— Your objective —
List every line below that contains the string "pose", copying each one in full. Case counts.

Items from a data source
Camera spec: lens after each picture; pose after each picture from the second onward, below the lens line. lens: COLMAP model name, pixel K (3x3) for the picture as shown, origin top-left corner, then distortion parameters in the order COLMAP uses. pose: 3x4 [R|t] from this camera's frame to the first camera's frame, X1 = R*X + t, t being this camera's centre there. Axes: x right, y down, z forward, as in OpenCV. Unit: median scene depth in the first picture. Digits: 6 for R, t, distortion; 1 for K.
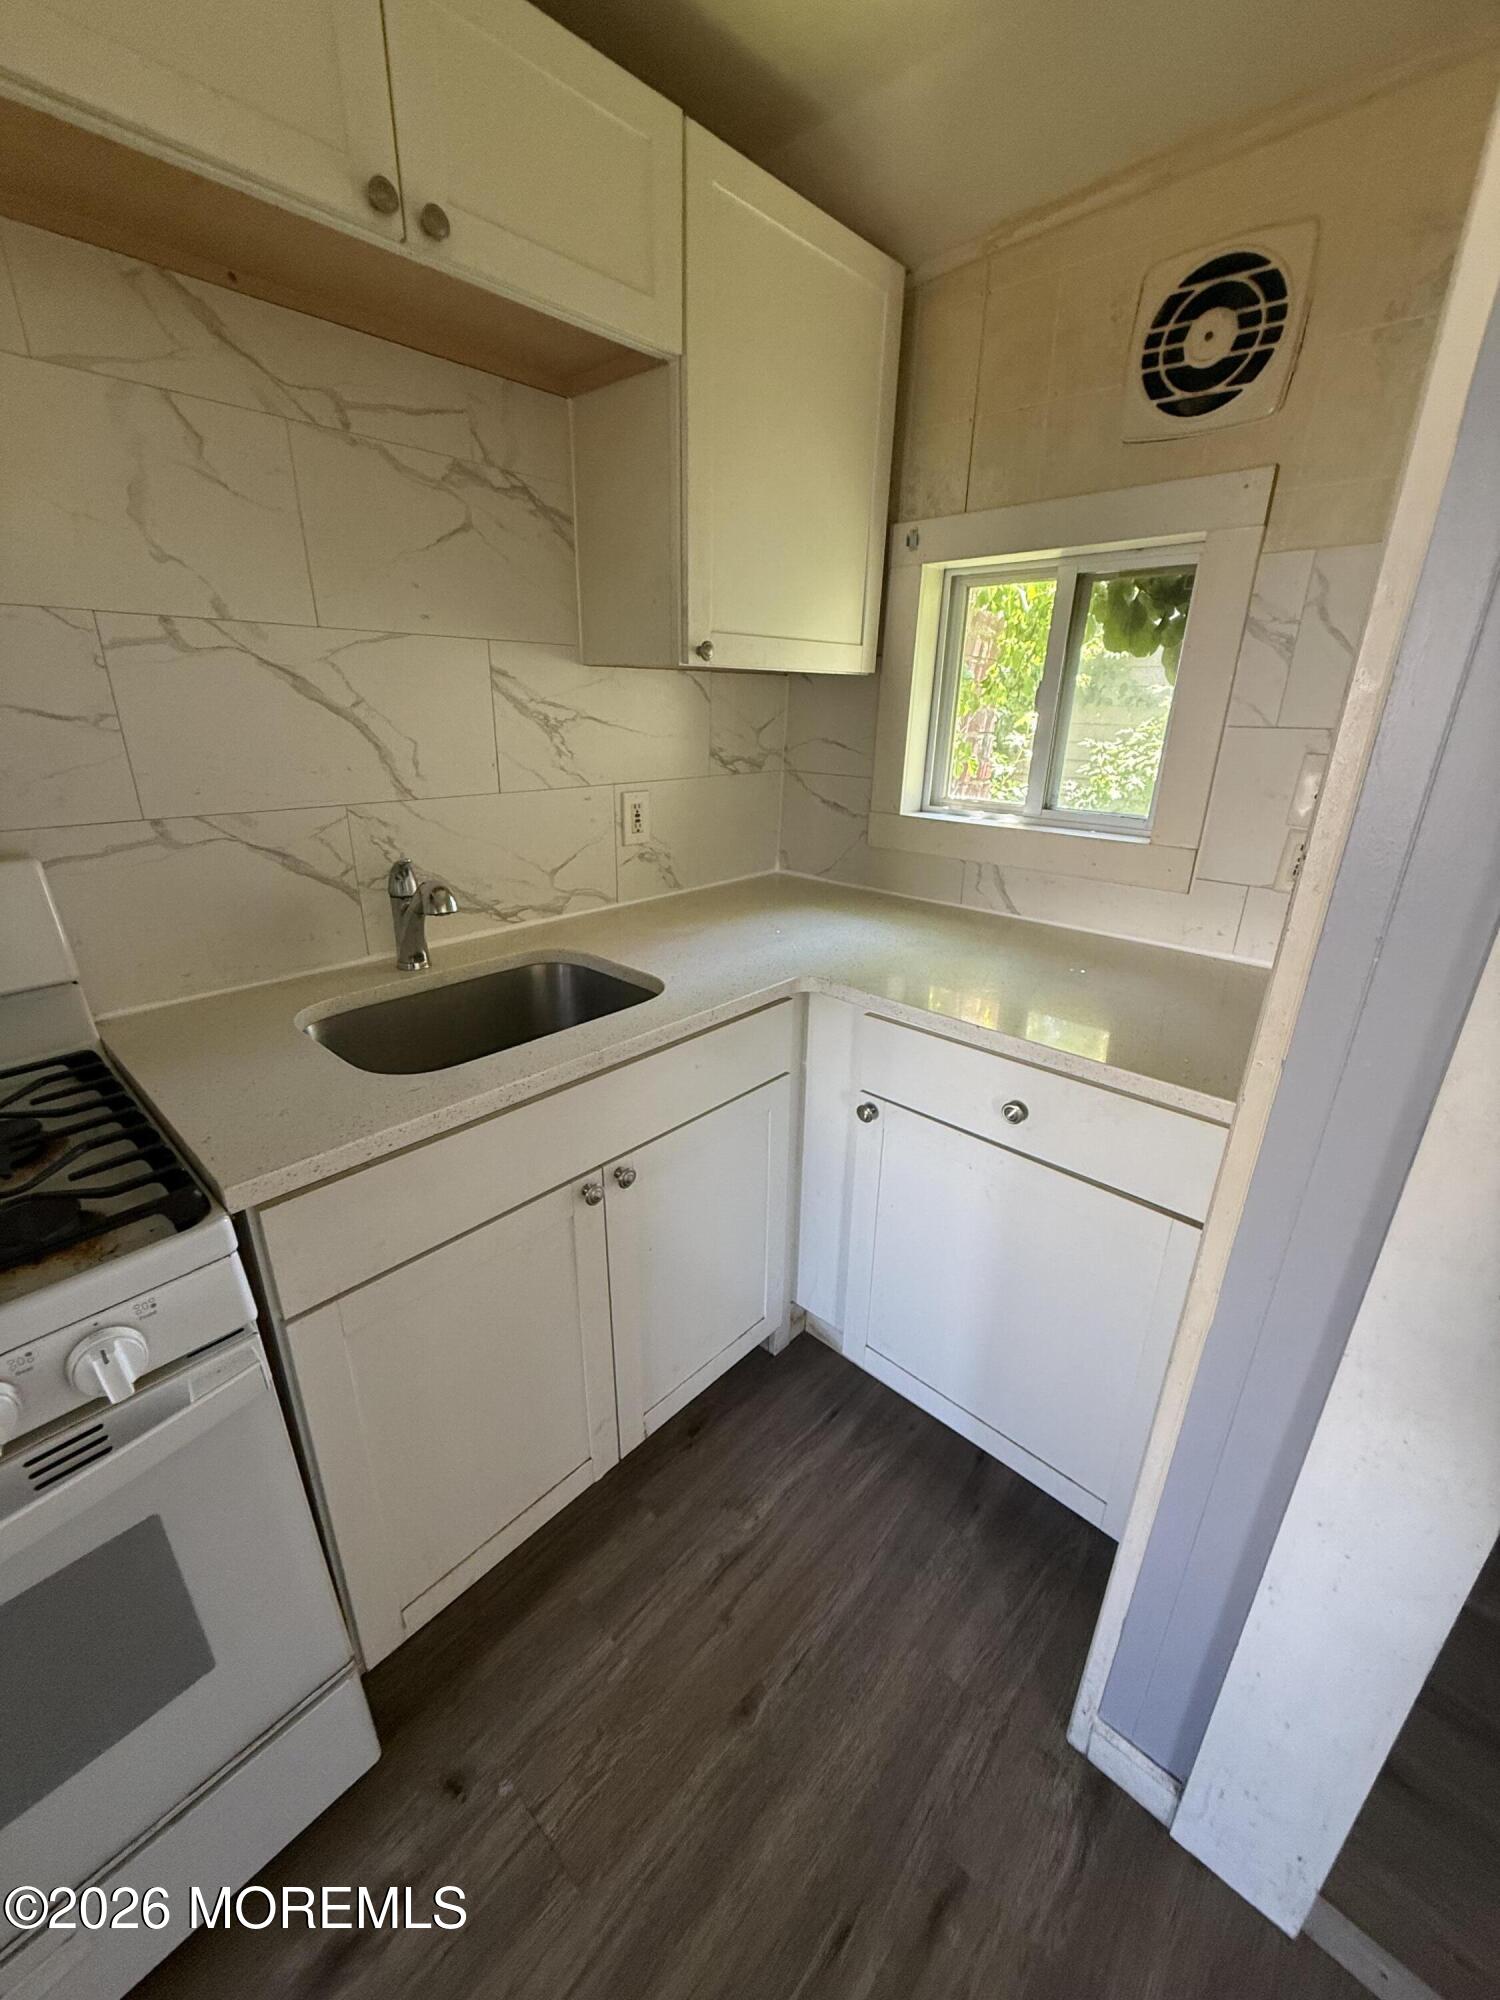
lens RADIAL K [[791.0, 0, 750.0], [0, 791.0, 1000.0], [0, 0, 1]] dist [-0.001641, -0.000099]
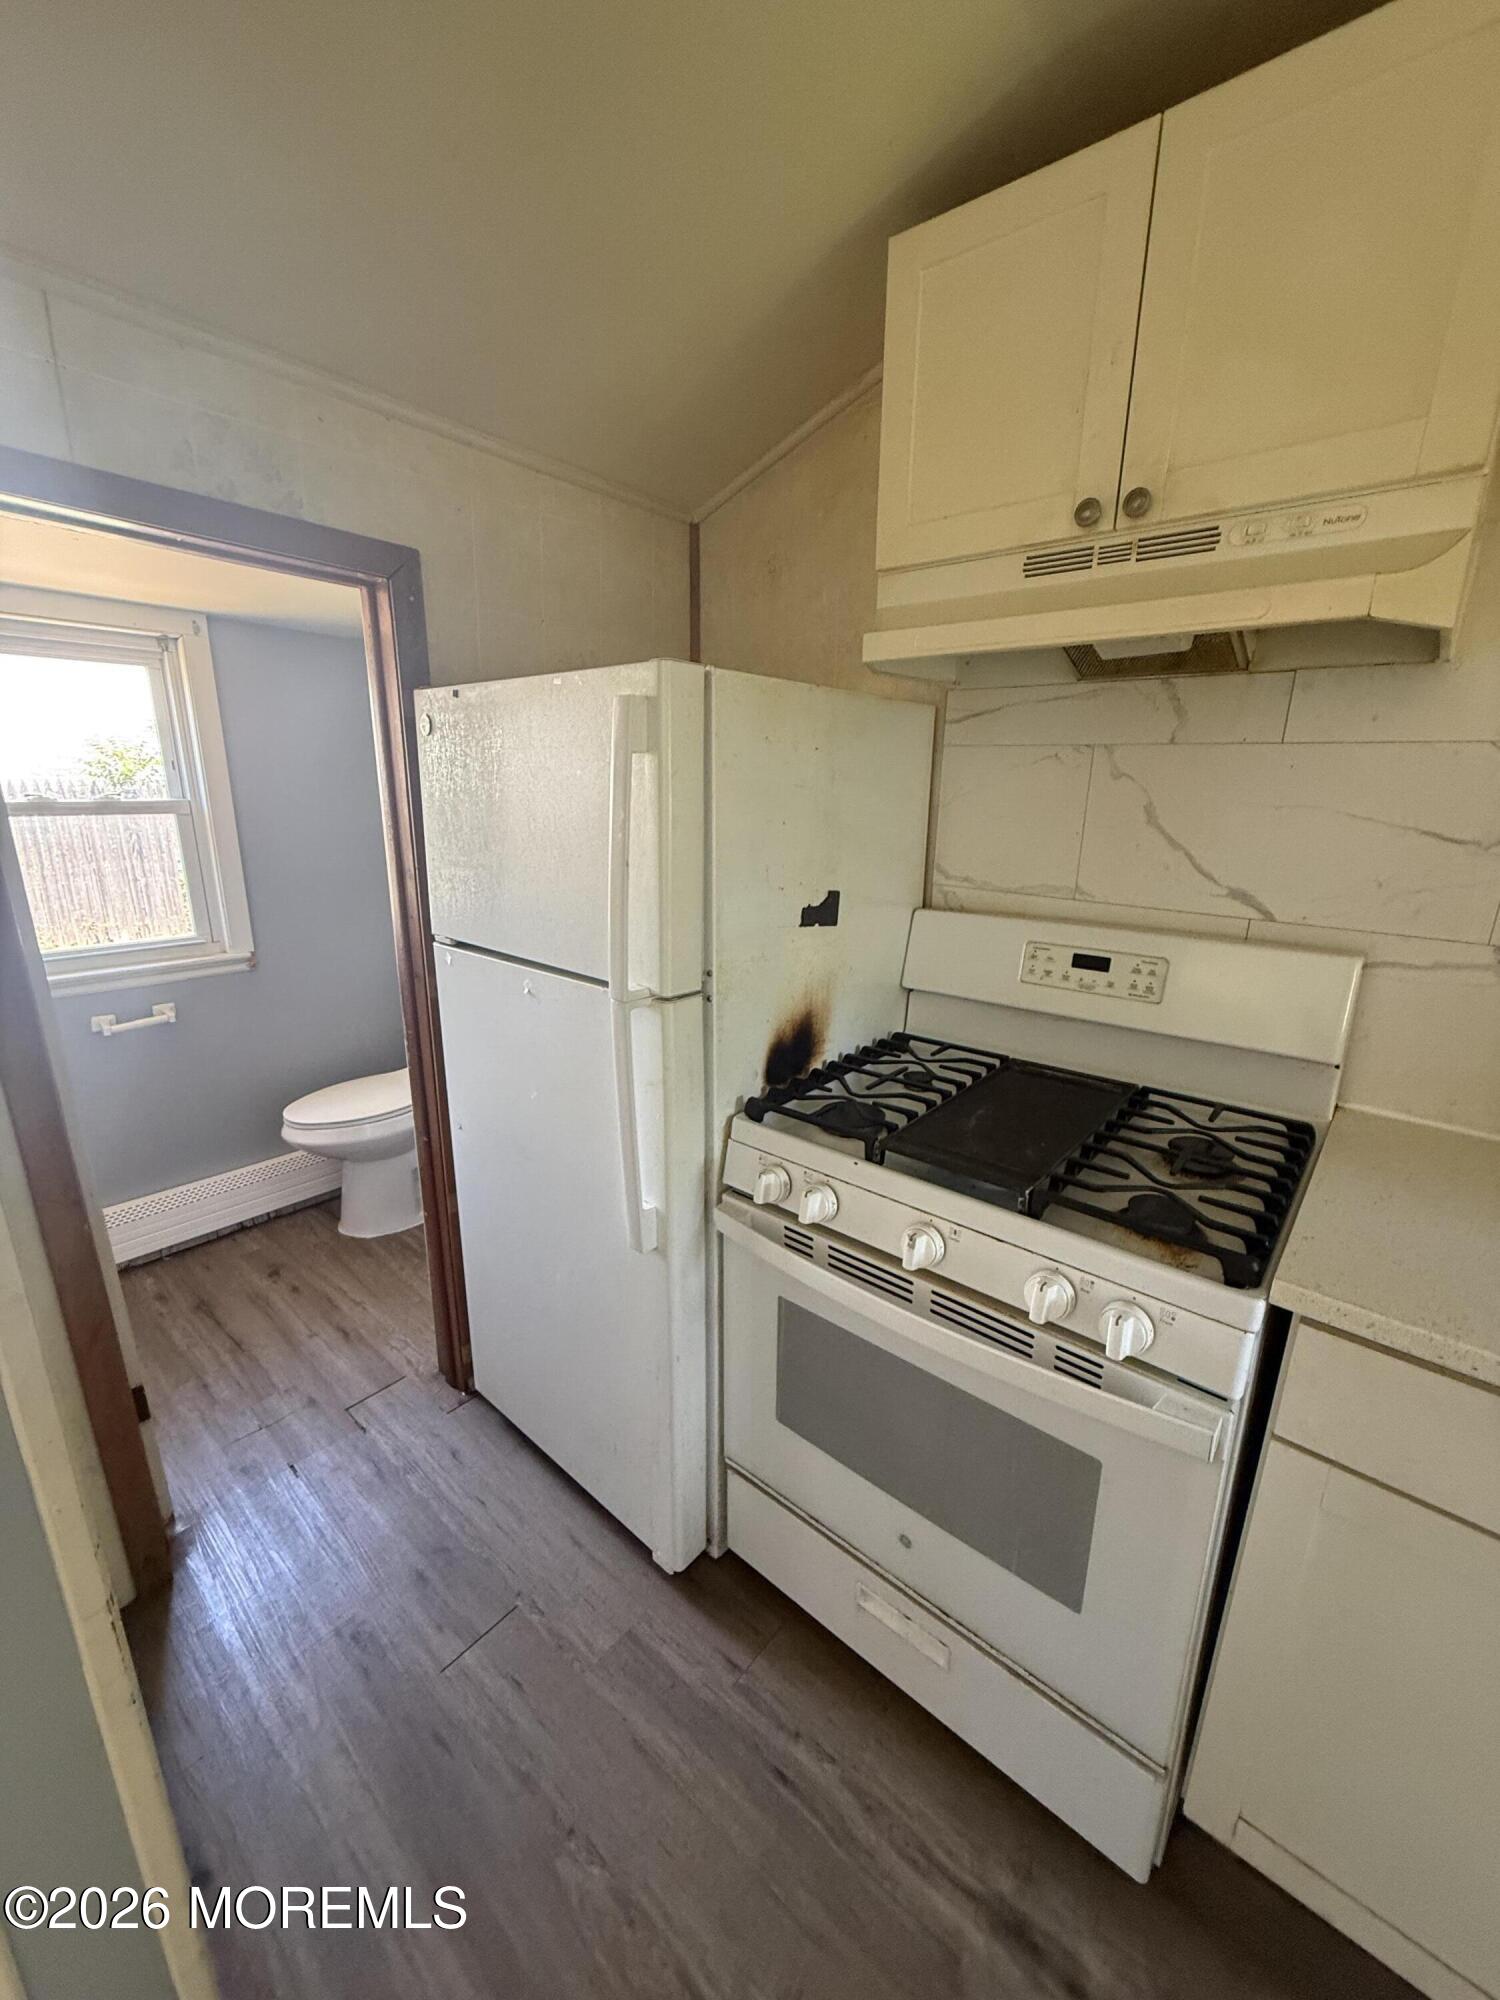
lens RADIAL K [[791.0, 0, 750.0], [0, 791.0, 1000.0], [0, 0, 1]] dist [-0.001641, -0.000099]
pose [[0.021883, 0.251849, -0.967519, 0.234123], [-0.364634, 0.903099, 0.226833, -0.076244], [0.930894, 0.347827, 0.111596, 0.095158]]
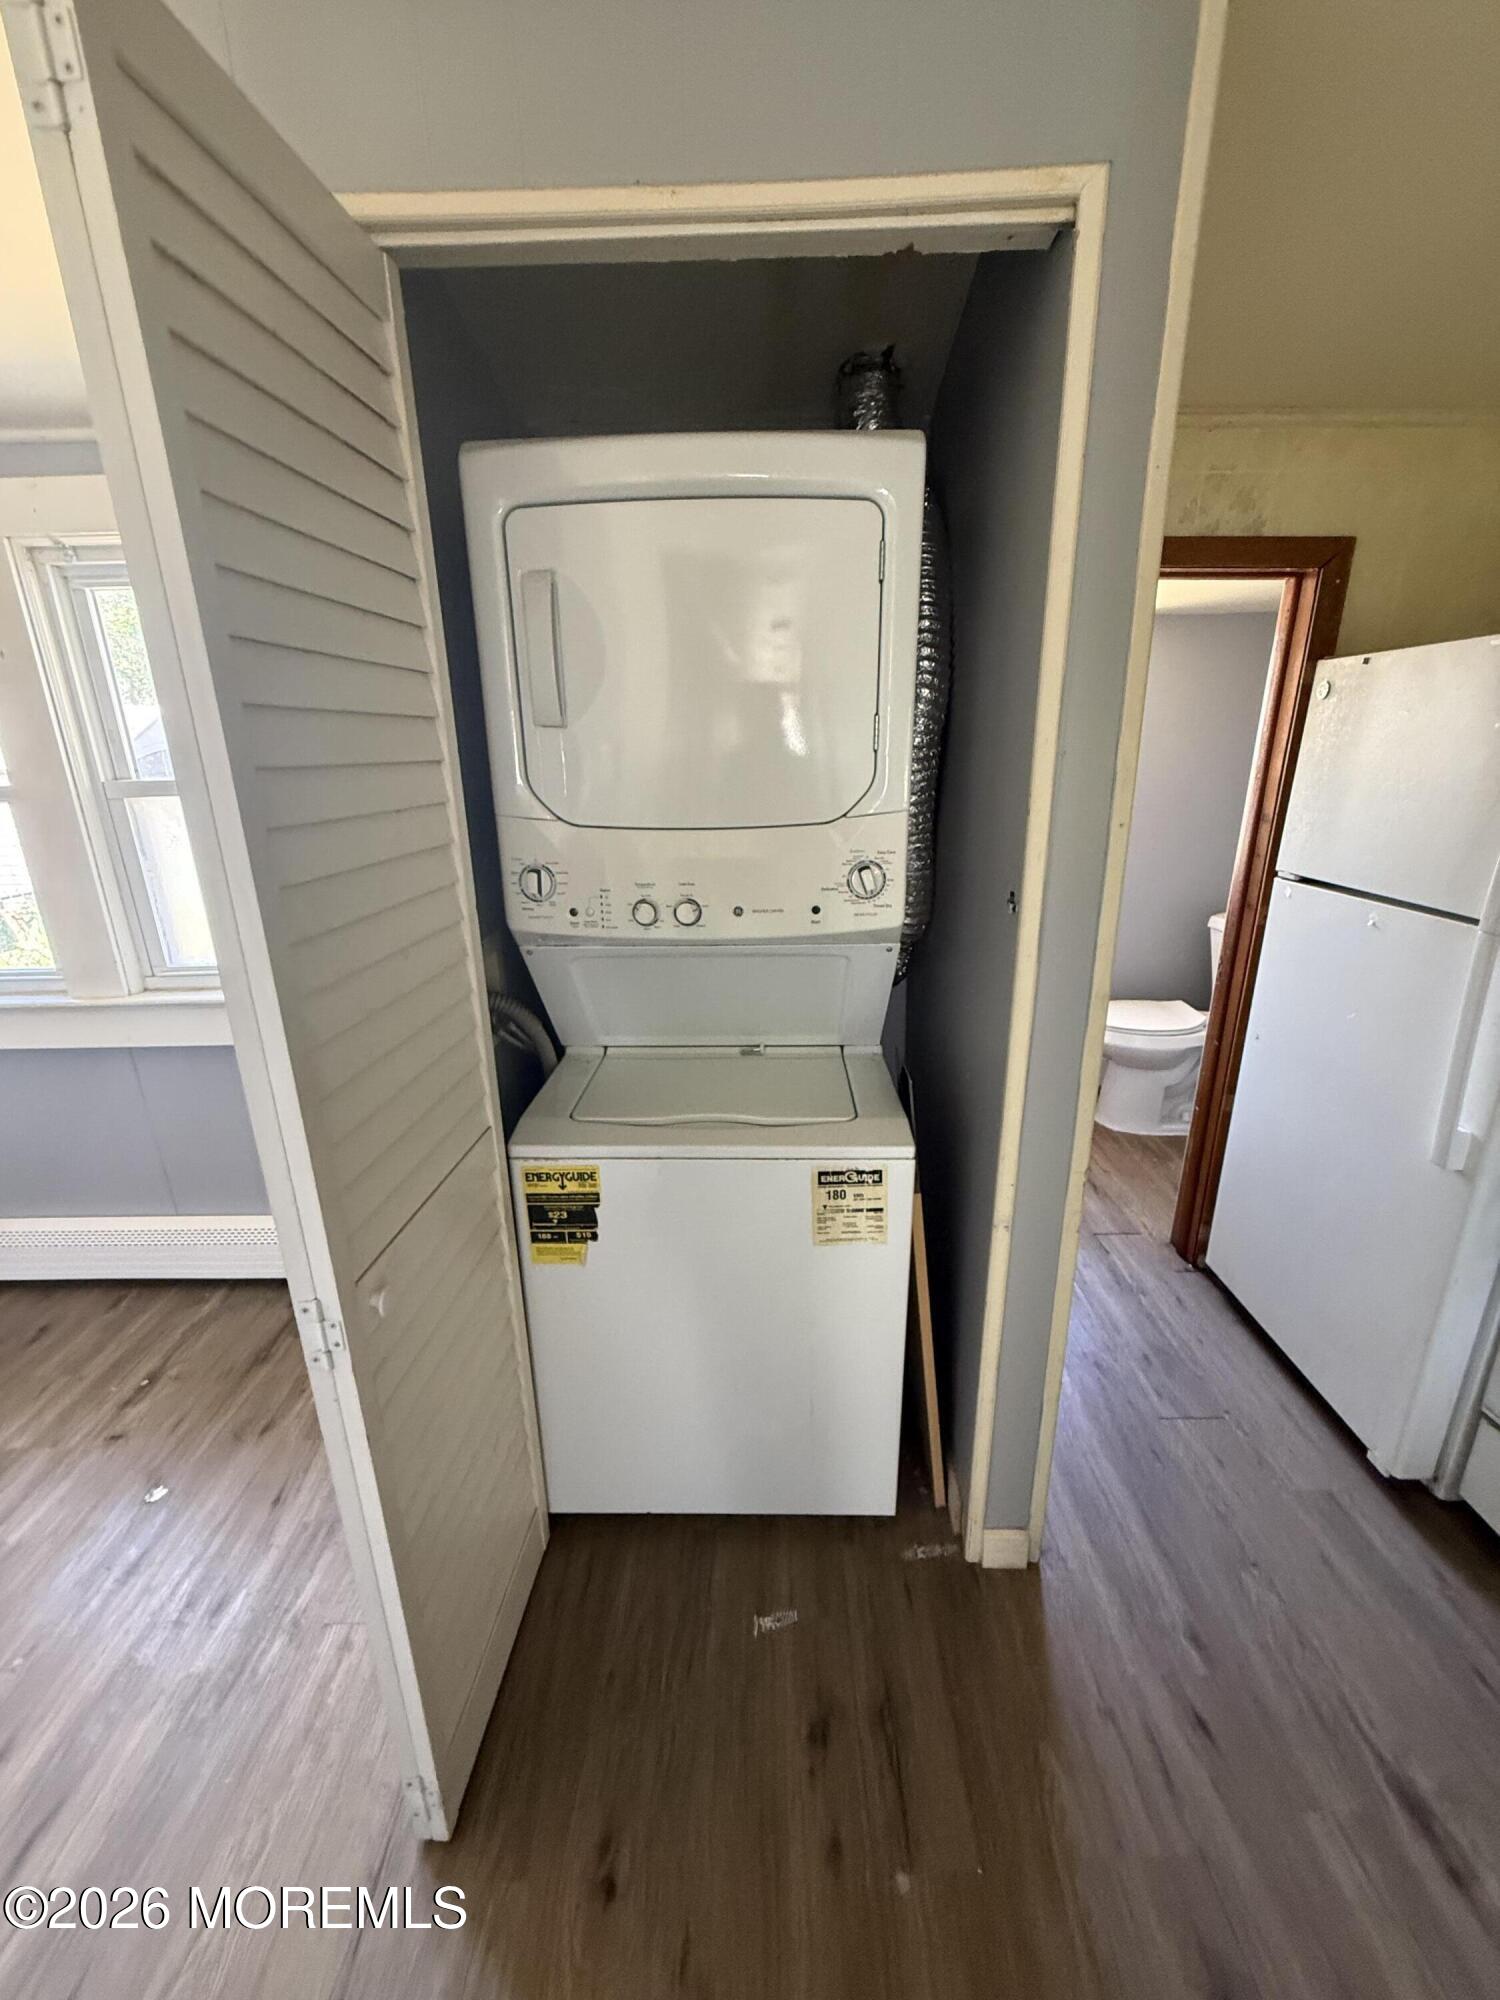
lens RADIAL K [[791.0, 0, 750.0], [0, 791.0, 1000.0], [0, 0, 1]] dist [-0.001641, -0.000099]
pose [[-0.748541, 0.197110, -0.633115, 0.904668], [-0.228421, 0.819706, 0.525268, -0.048009], [0.622503, 0.537802, -0.568559, 0.085752]]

— Solution for this exercise —
Camera spec: lens after each picture; pose after each picture from the second onward, below the lens line. lens: COLMAP model name, pixel K (3x3) for the picture as shown, origin top-left corner, then distortion parameters in the order COLMAP uses. pose: 3x4 [R|t] from this camera's frame to the first camera's frame, X1 = R*X + t, t being this camera's centre there. Axes: x right, y down, z forward, as in OpenCV. Unit: median scene depth in the first picture. Digits: 6 for R, t, distortion; 1 for K.
pose [[0.021883, 0.251849, -0.967519, 0.234123], [-0.364634, 0.903099, 0.226833, -0.076244], [0.930894, 0.347827, 0.111596, 0.095158]]
pose [[-0.748541, 0.197110, -0.633115, 0.904668], [-0.228421, 0.819706, 0.525268, -0.048009], [0.622503, 0.537802, -0.568559, 0.085752]]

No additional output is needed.